Blanc comme janvier – VI
Dans ses souvenirs d’enfant, chaque jour avait une couleur. Pour les mois, il ne sait plus, sauf pour janvier ; ce mois avait la même couleur que le dimanche, blanc immaculé, blanc comme on se représente la neige lorsque l’on ne voit pas encore bien les gris et les bleus.
Dans ses couleurs des jours, il y avait beaucoup de blanc, passablement de vert et puis le gris. Le lundi était vert, mais vert comment ? ça se brouille dans sa tête. Le mardi, une sorte de blanc cassé, tirant sur le beurre, mais avec du gris. Le mercredi, un très beau gris foncé, proche de ce vieux chandail qu’il garde comme une relique. Jeudi comme mardi, mais avec plus de jaune, comme un beurre d’alpage au plus fort de l’été. Vendredi, un peu comme dimanche, mais avec du gris et du jaune, en fait ça ressemble à jeudi mais avec quelque chose en moins, c’est ça, jeudi moins quelque chose. Samedi était vert, mais un autre vert que celui du lundi.
Un jour, dans un musée de la ville vers laquelle il se dirige, il a retrouvé ce vert ; un crayon dans la boutique du musée.
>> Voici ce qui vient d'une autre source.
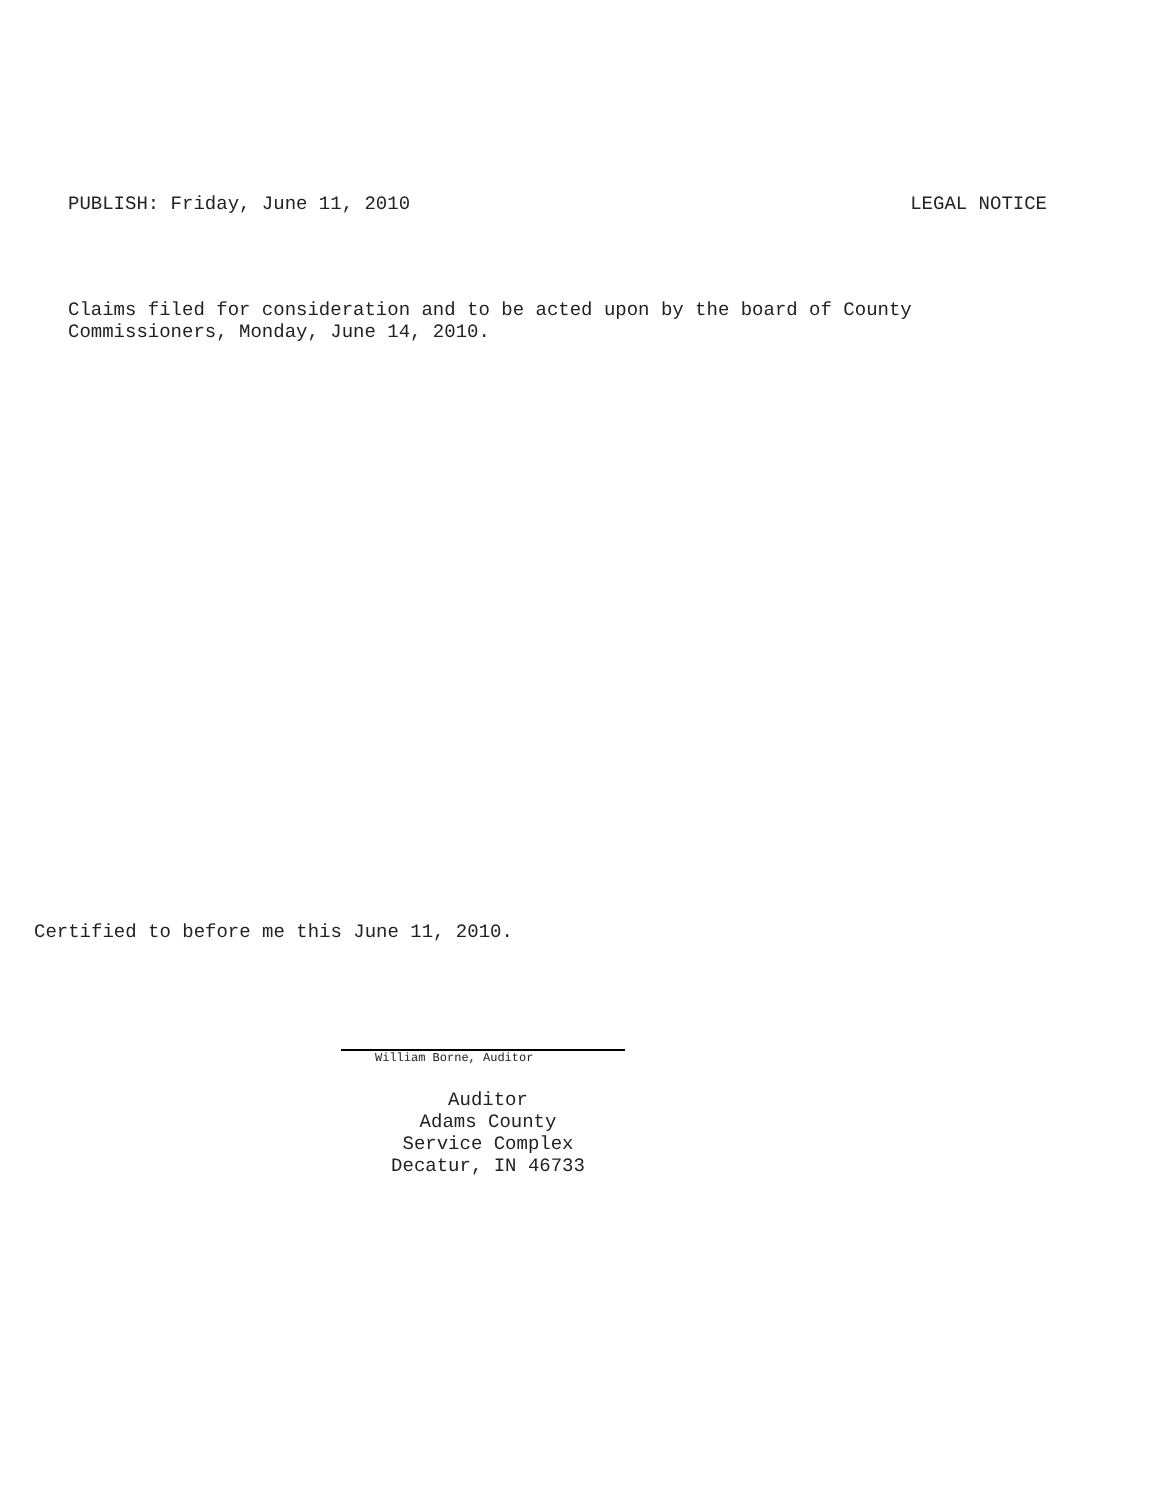PUBLISH: Friday, June 11, 2010 LEGAL NOTICE
Claims filed for consideration and to be acted upon by the board of County
Commissioners, Monday, June 14, 2010.
Certified to before me this June 11, 2010.
William Borne, Auditor
Auditor
Adams County
Service Complex
Decatur, IN 46733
Il n’a pas osé voler ce crayon, il l’a juste emprunté pour colorier une parcelle de son carnet.
C’est le blanc qui l’a fait repartir, il en est sûr, mais il sait qu’en chemin il va croiser d’autres couleurs, d’autres nuances. Il espère remettre de l’ordre dans les couleurs de son enfance, les retrouver avec exactitude, les comprendre et peut-être aussi, qui sait, les dompter de sa main maladroite.
Marcher et penser, c’est la même chose, disait un auteur du Vieux Pays. C’est aussi ce poète qui le remet en chemin, qui l’attire vers les cimes.
Il ralentit le pas, penser, mais pas trop vite.